Junto a la cama había una mesa de noche y encima de ella una pieza en forma de cabeza humana. Precisamente como las que emplean los peluqueros para las pelucas. Pero en aquella cabeza no había una peluca, sino un sombrero hongo. Sabina sonrió: «Era el sombrero de mi abuelo».
Teresa sólo había visto un sombrero como aquél, negro, duro, redondo, en película. Chaplin llevaba un sombrero de ésos. Sonrió, cogió el sombrero y lo estuvo examinando durante mucho tiempo. Luego dijo:
—¿Quieres que te haga una foto con el sombrero puesto?
Sabina se rió de aquella pregunta durante largo rato. Teresa dejó a un lado el sombrero, cogió la cámara y empezó a hacer fotos.
Cuando ya llevaban casi una hora, dijo de pronto:
—¿No quieres que te fotografíe desnuda?
—¿Desnuda? —se rió Sabina.
—Sí —repitió Teresa valientemente su proposición.
—Para eso necesitamos beber algo —dijo Sabina y abrió una botella de vino.

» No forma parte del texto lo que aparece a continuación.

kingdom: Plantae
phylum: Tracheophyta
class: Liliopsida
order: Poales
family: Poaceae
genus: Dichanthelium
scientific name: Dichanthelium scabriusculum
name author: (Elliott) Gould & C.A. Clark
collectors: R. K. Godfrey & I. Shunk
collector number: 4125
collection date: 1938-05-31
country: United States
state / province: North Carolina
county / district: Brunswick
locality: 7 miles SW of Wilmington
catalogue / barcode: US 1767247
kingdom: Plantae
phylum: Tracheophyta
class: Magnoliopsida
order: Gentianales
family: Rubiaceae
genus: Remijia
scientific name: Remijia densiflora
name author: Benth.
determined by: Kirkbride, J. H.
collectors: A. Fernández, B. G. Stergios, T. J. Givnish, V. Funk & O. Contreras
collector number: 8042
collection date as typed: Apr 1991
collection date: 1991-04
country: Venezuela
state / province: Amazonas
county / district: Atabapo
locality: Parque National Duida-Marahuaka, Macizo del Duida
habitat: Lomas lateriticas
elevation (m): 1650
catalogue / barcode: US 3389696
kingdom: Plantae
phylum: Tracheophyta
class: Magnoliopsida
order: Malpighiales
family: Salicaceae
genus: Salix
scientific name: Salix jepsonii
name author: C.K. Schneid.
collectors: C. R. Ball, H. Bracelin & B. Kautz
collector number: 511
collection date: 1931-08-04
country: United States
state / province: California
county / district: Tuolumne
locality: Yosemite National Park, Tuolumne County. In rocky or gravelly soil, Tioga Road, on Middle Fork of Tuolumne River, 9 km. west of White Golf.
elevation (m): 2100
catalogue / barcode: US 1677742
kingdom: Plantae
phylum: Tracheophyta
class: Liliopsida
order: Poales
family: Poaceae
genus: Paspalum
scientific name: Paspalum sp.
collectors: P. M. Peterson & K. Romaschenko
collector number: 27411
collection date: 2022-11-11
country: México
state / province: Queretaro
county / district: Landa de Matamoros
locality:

Teresa se sentía débil, permanecía callada, mientras Sabina se paseaba por la habitación con un vaso de vino y hablaba de su abuelo que había sido alcalde de un pequeño pueblo; Sabina no le había conocido; lo único que le había quedado de él era ese sombrero y una fotografía en la que hay una tribuna en la cual están de pie, unos al lado de otros, varios dignatarios de pueblo; uno de ellos es el abuelo, no queda nada claro qué hacen en aquella tribuna, a lo mejor participan en alguna celebración, a lo mejor están inaugurando un monumento a otro dignatario que también lleva sombrero hongo en las celebraciones.
Sabina estuvo largo rato hablando del sombrero y el abuelo, y cuando terminó el tercer vaso, dijo: «Espera» y se fue al cuarto de baño.
Volvió vestida con un albornoz. Teresa cogió la cámara y la apoyó contra la mejilla. Sabina abrió el albornoz ante ella.